▶ TASK INSTRUCTIONS
The result should be an exact copy of the data, free of pictures.

▶ DATA FOR PROCESSING
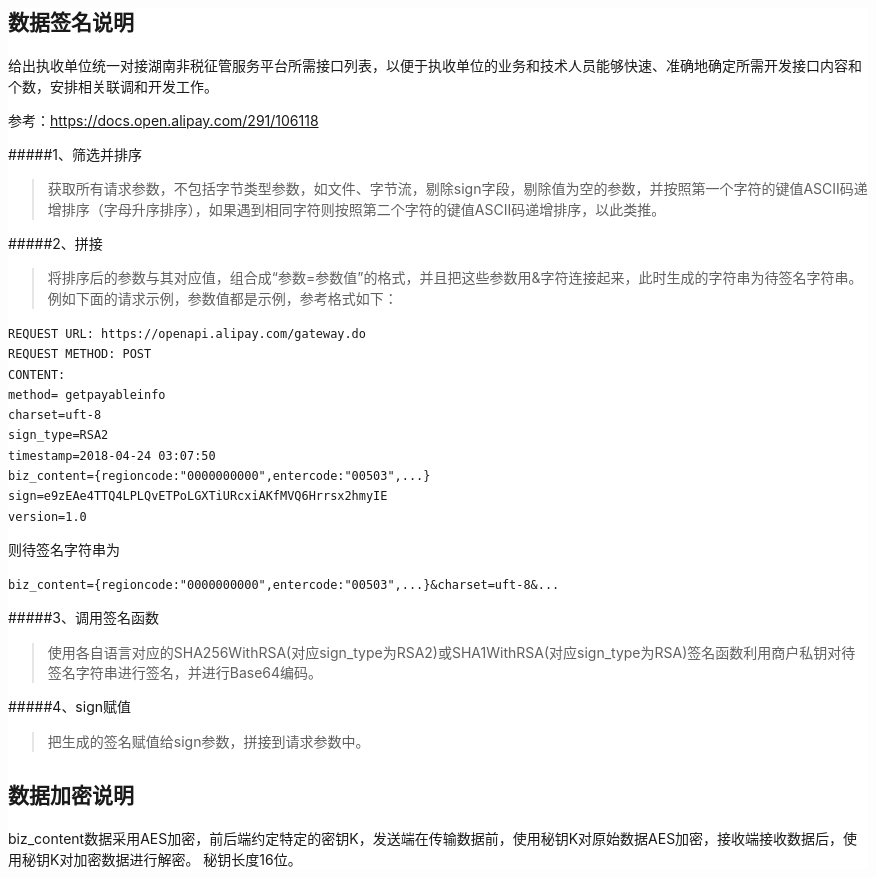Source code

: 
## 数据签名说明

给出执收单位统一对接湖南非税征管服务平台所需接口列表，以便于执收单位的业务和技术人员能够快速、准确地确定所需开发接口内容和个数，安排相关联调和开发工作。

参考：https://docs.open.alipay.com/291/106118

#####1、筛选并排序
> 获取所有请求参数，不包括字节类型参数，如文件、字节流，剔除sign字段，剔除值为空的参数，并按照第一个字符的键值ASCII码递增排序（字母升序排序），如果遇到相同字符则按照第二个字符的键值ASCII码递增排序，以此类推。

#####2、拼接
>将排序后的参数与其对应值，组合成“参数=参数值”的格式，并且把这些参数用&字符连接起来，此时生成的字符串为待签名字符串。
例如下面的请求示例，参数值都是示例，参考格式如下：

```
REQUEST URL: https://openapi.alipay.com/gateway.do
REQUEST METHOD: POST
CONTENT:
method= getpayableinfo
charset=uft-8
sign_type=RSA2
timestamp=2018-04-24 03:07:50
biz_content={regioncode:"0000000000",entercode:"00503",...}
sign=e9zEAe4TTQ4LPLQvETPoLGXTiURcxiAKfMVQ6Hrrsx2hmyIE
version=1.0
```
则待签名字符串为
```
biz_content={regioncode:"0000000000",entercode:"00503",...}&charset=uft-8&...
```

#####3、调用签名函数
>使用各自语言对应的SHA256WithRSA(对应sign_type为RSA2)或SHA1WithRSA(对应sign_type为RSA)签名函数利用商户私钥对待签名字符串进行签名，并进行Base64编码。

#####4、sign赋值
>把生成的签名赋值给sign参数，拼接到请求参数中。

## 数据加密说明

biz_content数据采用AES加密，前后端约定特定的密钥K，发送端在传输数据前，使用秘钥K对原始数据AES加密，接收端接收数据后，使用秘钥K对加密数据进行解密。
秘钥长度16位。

▶ EXPECTED ANSWER
Source code

: 
## 数据签名说明

给出执收单位统一对接湖南非税征管服务平台所需接口列表，以便于执收单位的业务和技术人员能够快速、准确地确定所需开发接口内容和个数，安排相关联调和开发工作。

参考：https://docs.open.alipay.com/291/106118

#####1、筛选并排序
> 获取所有请求参数，不包括字节类型参数，如文件、字节流，剔除sign字段，剔除值为空的参数，并按照第一个字符的键值ASCII码递增排序（字母升序排序），如果遇到相同字符则按照第二个字符的键值ASCII码递增排序，以此类推。

#####2、拼接
>将排序后的参数与其对应值，组合成“参数=参数值”的格式，并且把这些参数用&字符连接起来，此时生成的字符串为待签名字符串。
例如下面的请求示例，参数值都是示例，参考格式如下：

```
REQUEST URL: https://openapi.alipay.com/gateway.do
REQUEST METHOD: POST
CONTENT:
method= getpayableinfo
charset=uft-8
sign_type=RSA2
timestamp=2018-04-24 03:07:50
biz_content={regioncode:"0000000000",entercode:"00503",...}
sign=e9zEAe4TTQ4LPLQvETPoLGXTiURcxiAKfMVQ6Hrrsx2hmyIE
version=1.0
```
则待签名字符串为
```
biz_content={regioncode:"0000000000",entercode:"00503",...}&charset=uft-8&...
```

#####3、调用签名函数
>使用各自语言对应的SHA256WithRSA(对应sign_type为RSA2)或SHA1WithRSA(对应sign_type为RSA)签名函数利用商户私钥对待签名字符串进行签名，并进行Base64编码。

#####4、sign赋值
>把生成的签名赋值给sign参数，拼接到请求参数中。

## 数据加密说明

biz_content数据采用AES加密，前后端约定特定的密钥K，发送端在传输数据前，使用秘钥K对原始数据AES加密，接收端接收数据后，使用秘钥K对加密数据进行解密。
秘钥长度16位。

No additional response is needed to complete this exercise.